You state “These were carved into bronze and other metals.” Note that most bronze inscriptions were cast, and not carved. I don’t recall seeing carved (engraved) bronze characters from the Shāng and Zhoū periods, although I won’t say there weren’t any, but there were definitely some later, in the Qín such as on weapons from the period, often very hastily and sloppily inscribed. I would say ‘cast or carved’, not just ‘carved’.
I would recommend you distinguish between the terms ‘radical’ and ‘semantic component’ when you write; the word ‘radical’ in the sense of 部首 is only relevant when discussing the component under which a character is indexed in a dictionary.

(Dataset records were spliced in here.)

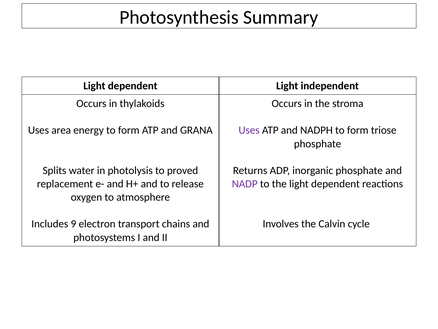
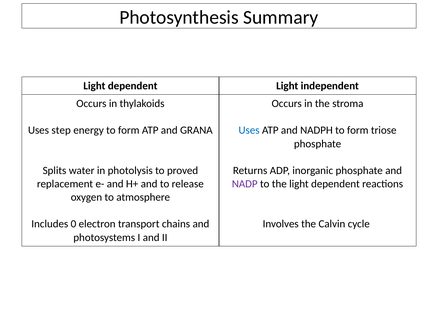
area: area -> step
Uses at (249, 130) colour: purple -> blue
9: 9 -> 0
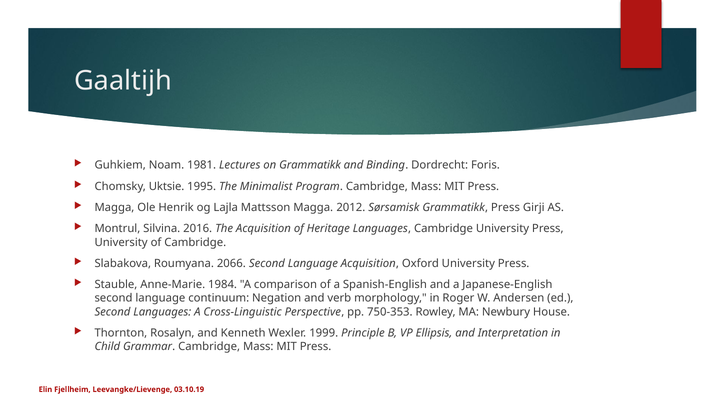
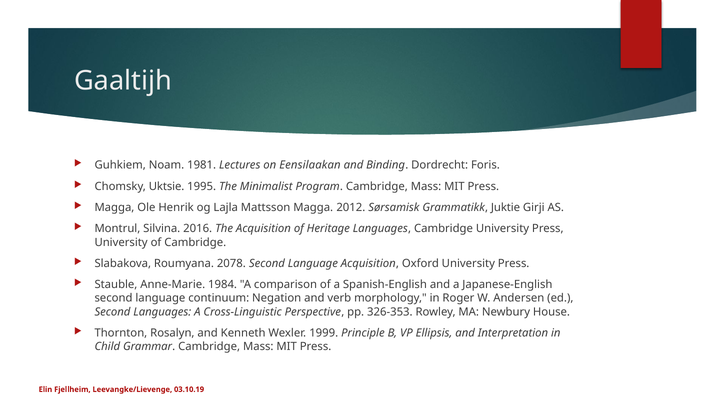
on Grammatikk: Grammatikk -> Eensilaakan
Grammatikk Press: Press -> Juktie
2066: 2066 -> 2078
750-353: 750-353 -> 326-353
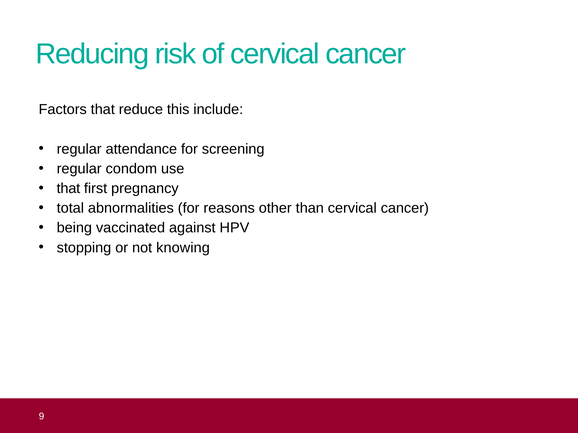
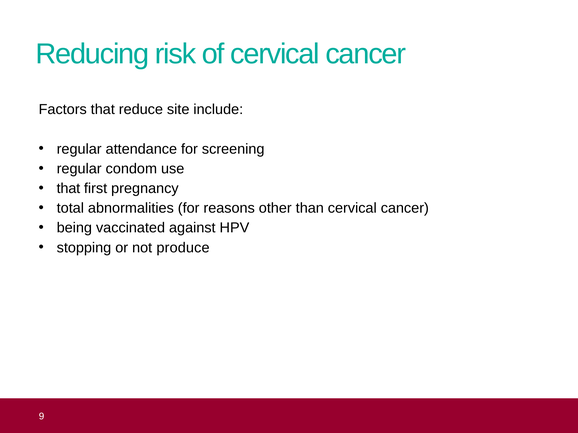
this: this -> site
knowing: knowing -> produce
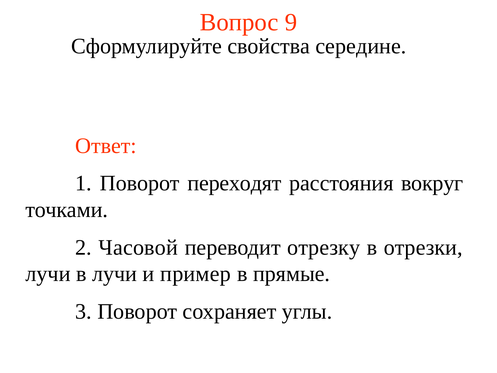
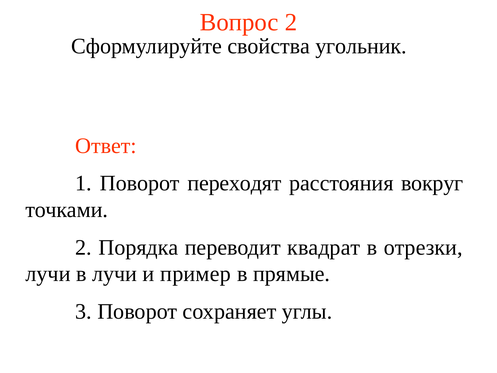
Вопрос 9: 9 -> 2
середине: середине -> угольник
Часовой: Часовой -> Порядка
отрезку: отрезку -> квадрат
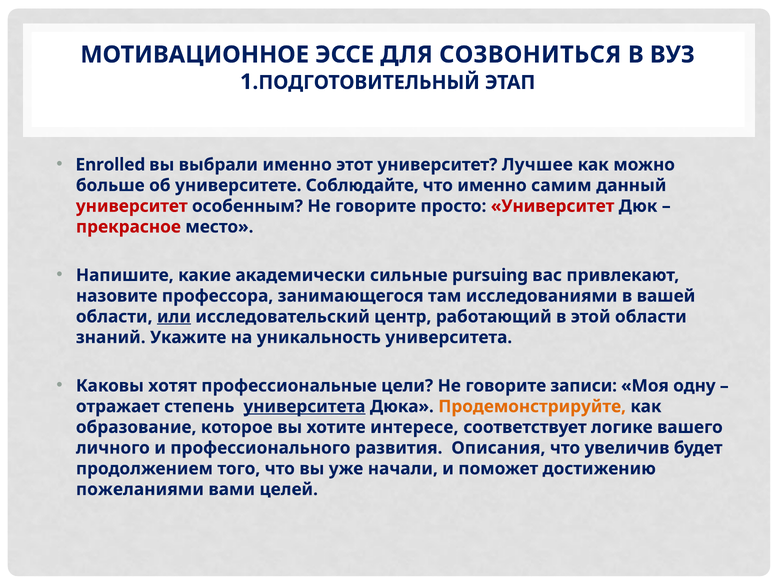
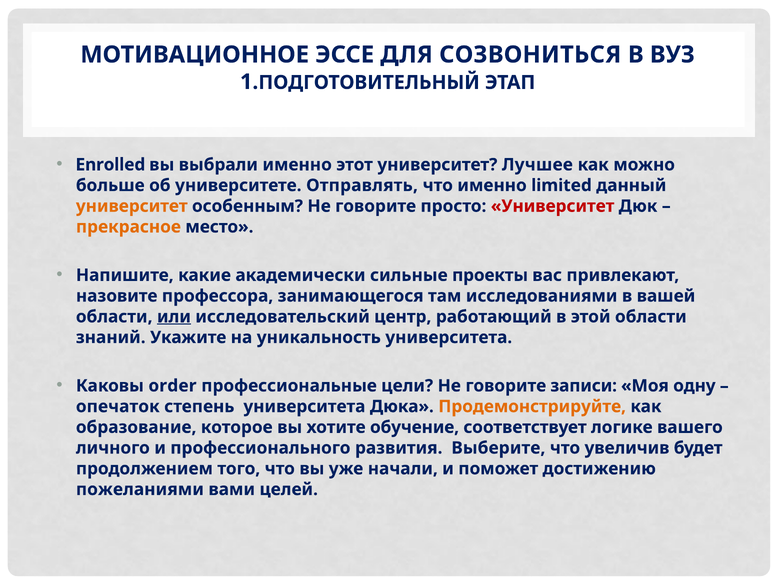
Соблюдайте: Соблюдайте -> Отправлять
самим: самим -> limited
университет at (132, 206) colour: red -> orange
прекрасное colour: red -> orange
pursuing: pursuing -> проекты
хотят: хотят -> order
отражает: отражает -> опечаток
университета at (304, 406) underline: present -> none
интересе: интересе -> обучение
Описания: Описания -> Выберите
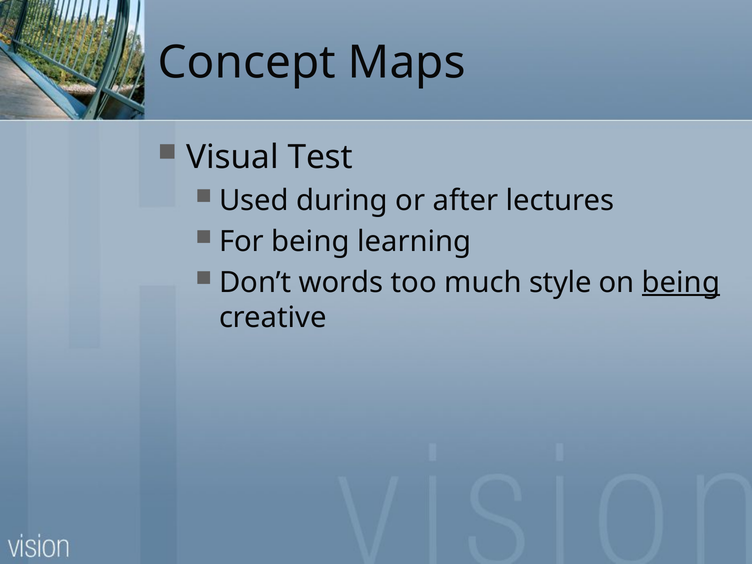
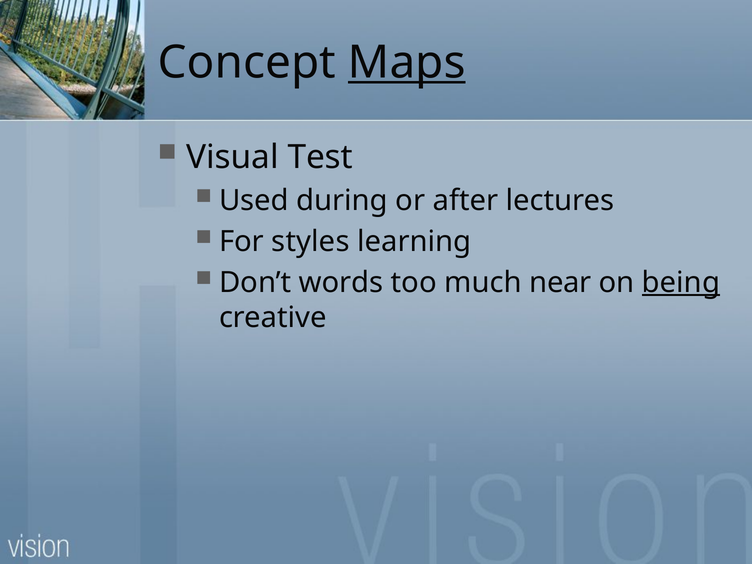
Maps underline: none -> present
For being: being -> styles
style: style -> near
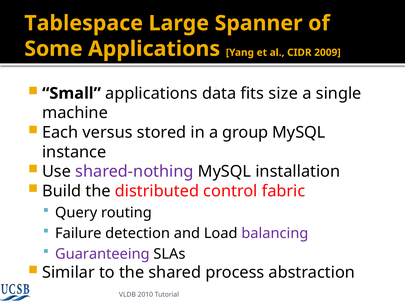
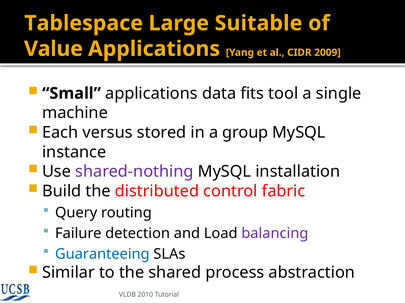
Spanner: Spanner -> Suitable
Some: Some -> Value
size: size -> tool
Guaranteeing colour: purple -> blue
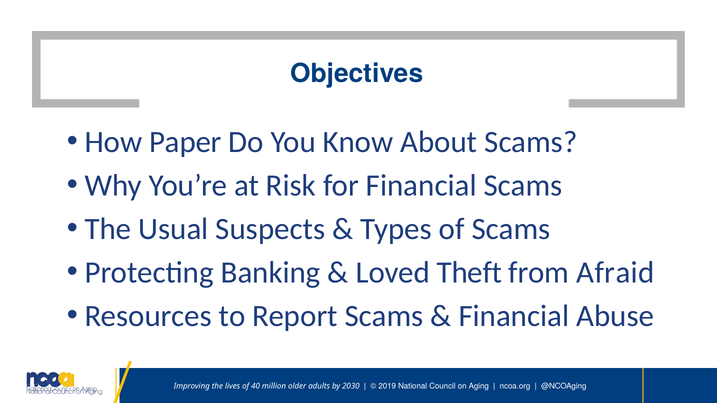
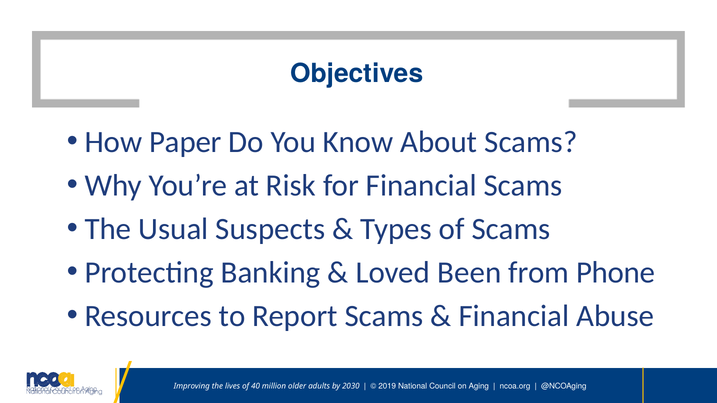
Theft: Theft -> Been
Afraid: Afraid -> Phone
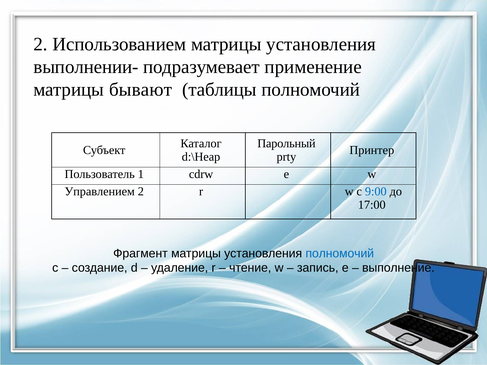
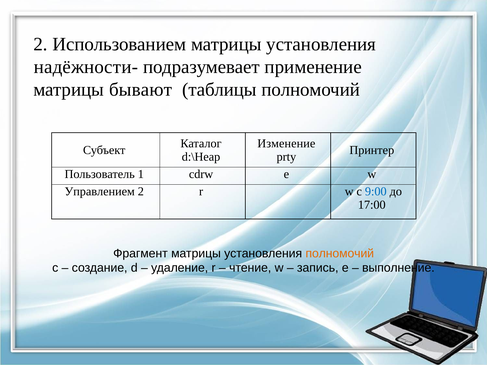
выполнении-: выполнении- -> надёжности-
Парольный: Парольный -> Изменение
полномочий at (340, 254) colour: blue -> orange
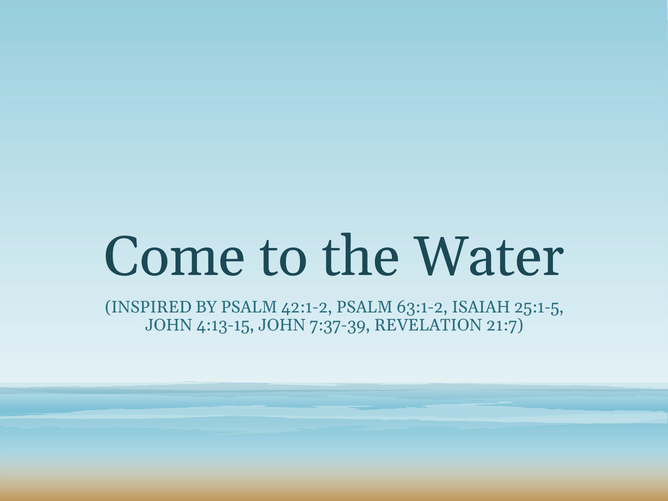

If all you’re doing is decomposing and analyzing compound characters, and if you know that the role a component is playing is to convey meaning, it suffices (and is preferable IMO) to talk about it as a semantic element rather than as a radical.
In case you haven’t read it yet, I strongly recommend the following:
裘錫圭 Qiú Xīguī (2000). Chinese Writing. Translation of 文字學概論 by the late Gilbert L. Mattos (Chairman, Dept. of Asian Studies, Seton Hall University) and Jerry Norman (Professor Emeritus, Asian Languages & Literature Dept., Univ. of Washington). Early China Special Monograph Series No. 4. Berkeley: The Society for the Study of Early China and the Institute of East Asian Studies, University of California, Berkeley. ISBN 1-55729-071-7.
Thank you very much Dragonbones. I have made the necessary changes and I thank you very much for taking the time to help me. I am a learner myself, so I am just recommunicating everything I learn. I’m hoping to go to Taiwan for a year and study Mandarin at 政治大學.
I will definitely be reading 裘錫圭, I have seen it quoted many times on Wikipedia and I think I will enjoy it very much.
Again, thank you very much
Yeah, I probably wrote much of the stuff which quotes him. There’s a version in Chinese too, but I’d recommend starting with the English, as the content itself is already quite a bit to chew on. Have fun!